3. Core Concepts

Understanding the core concepts of VectorETL will help you make the most of the framework.

ETL Process Overview

VectorETL follows the standard Extract, Transform, Load process:

  1. Extract: Data is retrieved from various sources (e.g., databases, file systems, APIs).

  2. Transform: The extracted data is converted into vector embeddings using specified models.

  3. Load: The resulting vectors are stored in a chosen vector database.

Vector Embeddings Explanation

Vector embeddings are numerical representations of data (often text) in a high-dimensional space. These embeddings capture semantic meaning, allowing for efficient similarity comparisons and search operations.

In VectorETL, the embedding process converts your input data into these vector representations, which can then be used for various machine learning and information retrieval tasks.

Pipeline Architecture

VectorETL’s pipeline architecture consists of three main components:

  1. Source Modules: Handle data extraction from various sources.

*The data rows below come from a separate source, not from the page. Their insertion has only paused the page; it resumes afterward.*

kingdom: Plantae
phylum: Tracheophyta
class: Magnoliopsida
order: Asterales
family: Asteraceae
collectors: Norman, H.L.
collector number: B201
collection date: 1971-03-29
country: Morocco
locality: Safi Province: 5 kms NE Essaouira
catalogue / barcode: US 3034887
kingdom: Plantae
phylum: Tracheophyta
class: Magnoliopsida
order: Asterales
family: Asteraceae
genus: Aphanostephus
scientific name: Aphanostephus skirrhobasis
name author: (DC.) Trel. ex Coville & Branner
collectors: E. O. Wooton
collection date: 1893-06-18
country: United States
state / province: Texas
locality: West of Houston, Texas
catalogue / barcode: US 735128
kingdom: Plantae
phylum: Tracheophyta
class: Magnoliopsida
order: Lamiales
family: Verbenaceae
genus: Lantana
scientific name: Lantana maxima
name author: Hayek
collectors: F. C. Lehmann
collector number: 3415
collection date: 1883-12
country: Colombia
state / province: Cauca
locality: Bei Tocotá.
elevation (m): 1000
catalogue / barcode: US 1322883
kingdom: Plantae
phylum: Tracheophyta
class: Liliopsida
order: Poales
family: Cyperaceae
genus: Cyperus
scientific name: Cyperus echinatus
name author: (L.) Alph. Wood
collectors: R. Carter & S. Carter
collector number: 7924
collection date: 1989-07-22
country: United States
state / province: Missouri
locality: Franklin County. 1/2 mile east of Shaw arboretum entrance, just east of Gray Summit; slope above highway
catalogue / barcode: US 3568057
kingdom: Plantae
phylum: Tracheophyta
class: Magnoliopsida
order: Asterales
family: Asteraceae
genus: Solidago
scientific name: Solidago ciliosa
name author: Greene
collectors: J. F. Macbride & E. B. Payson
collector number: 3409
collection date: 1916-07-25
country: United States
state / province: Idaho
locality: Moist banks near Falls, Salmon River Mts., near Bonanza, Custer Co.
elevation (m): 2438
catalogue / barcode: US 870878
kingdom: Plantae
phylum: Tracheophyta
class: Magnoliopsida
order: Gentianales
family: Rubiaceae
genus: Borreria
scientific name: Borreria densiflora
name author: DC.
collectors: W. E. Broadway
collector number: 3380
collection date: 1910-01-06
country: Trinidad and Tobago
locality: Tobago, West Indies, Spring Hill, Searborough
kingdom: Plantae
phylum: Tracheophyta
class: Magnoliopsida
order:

    • Examples: S3Source, DatabaseSource, LocalFileSource

  2. Embedding Modules: Transform extracted data into vector embeddings.

    • Examples: OpenAIEmbedding, CohereEmbedding, GoogleGeminiEmbedding

  3. Target Modules: Manage the loading of vector embeddings into vector databases.

    • Examples: PineconeTarget, QdrantTarget, WeaviateTarget

The Orchestrator coordinates these components, managing the flow of data from source through embedding to target based on the provided configuration.

This modular design allows for easy extensibility and customization of the ETL process to suit your specific needs.